• Task statement:
Among the entries below, only the lines starting at the one with "3.3 There does" and ending at the one with "3.7 The detailed", both included, are to be printed exactly.

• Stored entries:

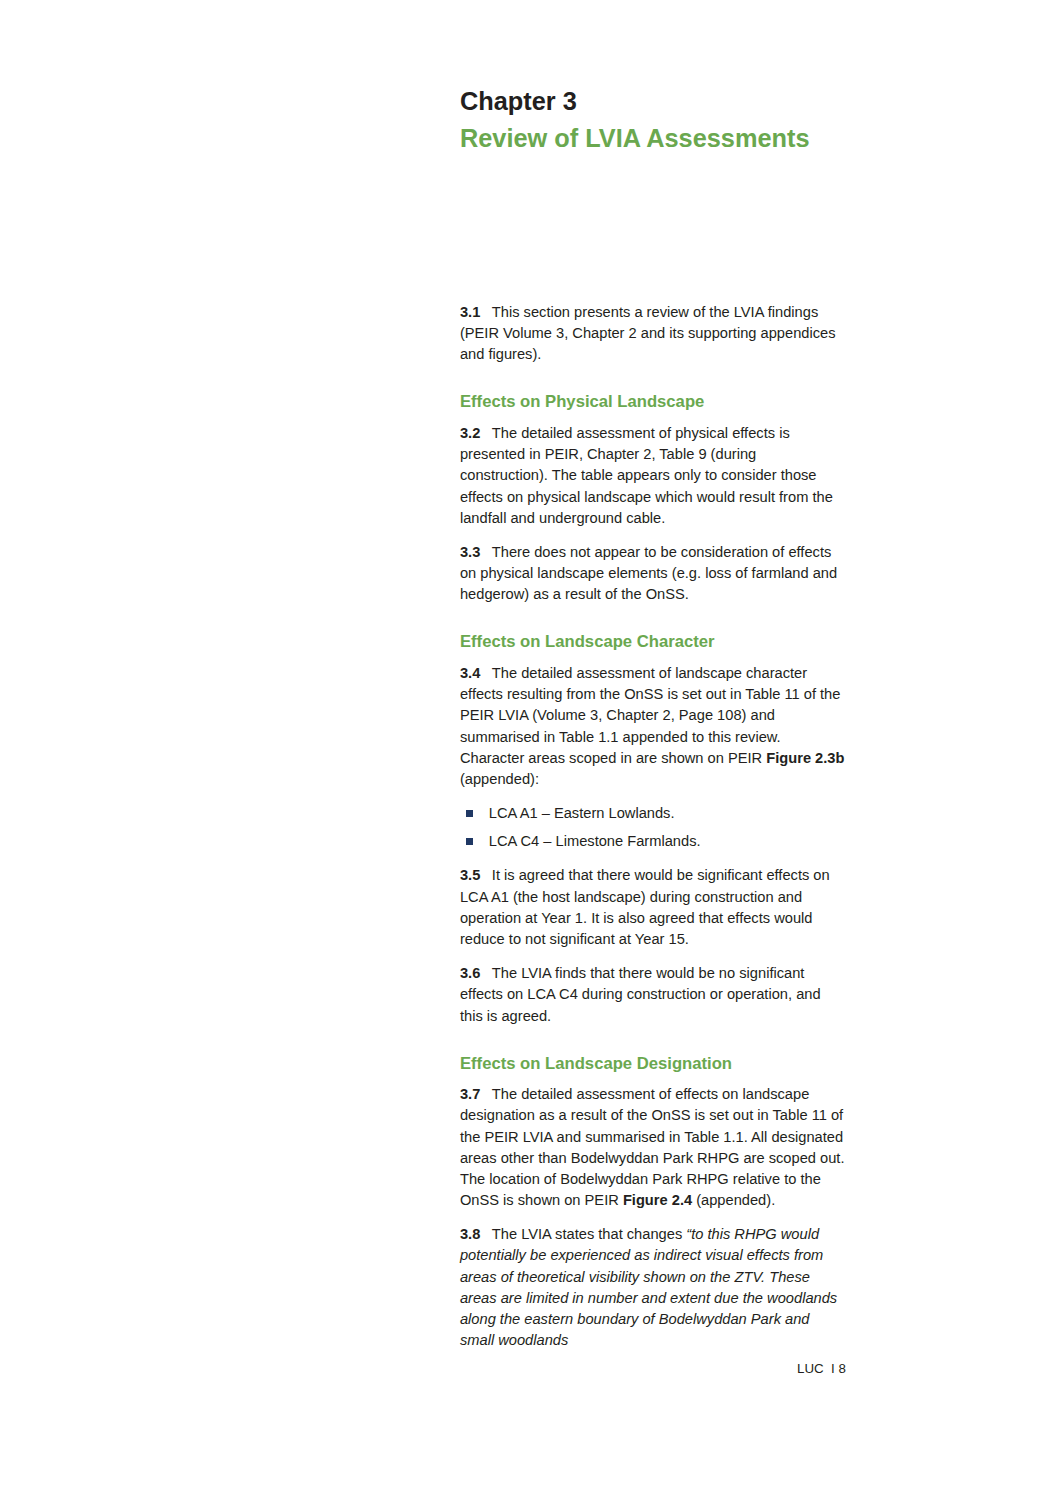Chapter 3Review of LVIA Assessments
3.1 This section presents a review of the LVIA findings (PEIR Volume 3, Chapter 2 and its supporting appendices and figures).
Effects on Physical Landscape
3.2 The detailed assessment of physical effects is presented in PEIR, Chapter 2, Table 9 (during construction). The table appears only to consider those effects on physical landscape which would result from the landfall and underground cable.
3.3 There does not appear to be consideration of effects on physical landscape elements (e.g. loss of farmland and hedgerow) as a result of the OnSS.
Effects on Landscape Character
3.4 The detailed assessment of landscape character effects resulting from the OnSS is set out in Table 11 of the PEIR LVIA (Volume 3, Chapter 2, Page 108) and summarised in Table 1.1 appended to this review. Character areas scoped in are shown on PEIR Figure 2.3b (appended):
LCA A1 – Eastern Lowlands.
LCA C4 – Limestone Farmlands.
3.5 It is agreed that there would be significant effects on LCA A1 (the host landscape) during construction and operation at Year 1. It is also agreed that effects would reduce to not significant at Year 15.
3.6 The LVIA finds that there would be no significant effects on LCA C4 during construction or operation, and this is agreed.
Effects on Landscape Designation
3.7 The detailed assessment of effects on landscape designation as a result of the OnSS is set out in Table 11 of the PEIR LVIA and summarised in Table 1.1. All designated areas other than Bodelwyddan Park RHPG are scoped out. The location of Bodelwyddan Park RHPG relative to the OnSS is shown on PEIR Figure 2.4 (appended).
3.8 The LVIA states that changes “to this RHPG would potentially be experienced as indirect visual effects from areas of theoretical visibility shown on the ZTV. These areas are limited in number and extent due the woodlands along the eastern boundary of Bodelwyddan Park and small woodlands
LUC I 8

• Your response:
3.3 There does not appear to be consideration of effects on physical landscape elements (e.g. loss of farmland and hedgerow) as a result of the OnSS.
Effects on Landscape Character
3.4 The detailed assessment of landscape character effects resulting from the OnSS is set out in Table 11 of the PEIR LVIA (Volume 3, Chapter 2, Page 108) and summarised in Table 1.1 appended to this review. Character areas scoped in are shown on PEIR Figure 2.3b (appended):
LCA A1 – Eastern Lowlands.
LCA C4 – Limestone Farmlands.
3.5 It is agreed that there would be significant effects on LCA A1 (the host landscape) during construction and operation at Year 1. It is also agreed that effects would reduce to not significant at Year 15.
3.6 The LVIA finds that there would be no significant effects on LCA C4 during construction or operation, and this is agreed.
Effects on Landscape Designation
3.7 The detailed assessment of effects on landscape designation as a result of the OnSS is set out in Table 11 of the PEIR LVIA and summarised in Table 1.1. All designated areas other than Bodelwyddan Park RHPG are scoped out. The location of Bodelwyddan Park RHPG relative to the OnSS is shown on PEIR Figure 2.4 (appended).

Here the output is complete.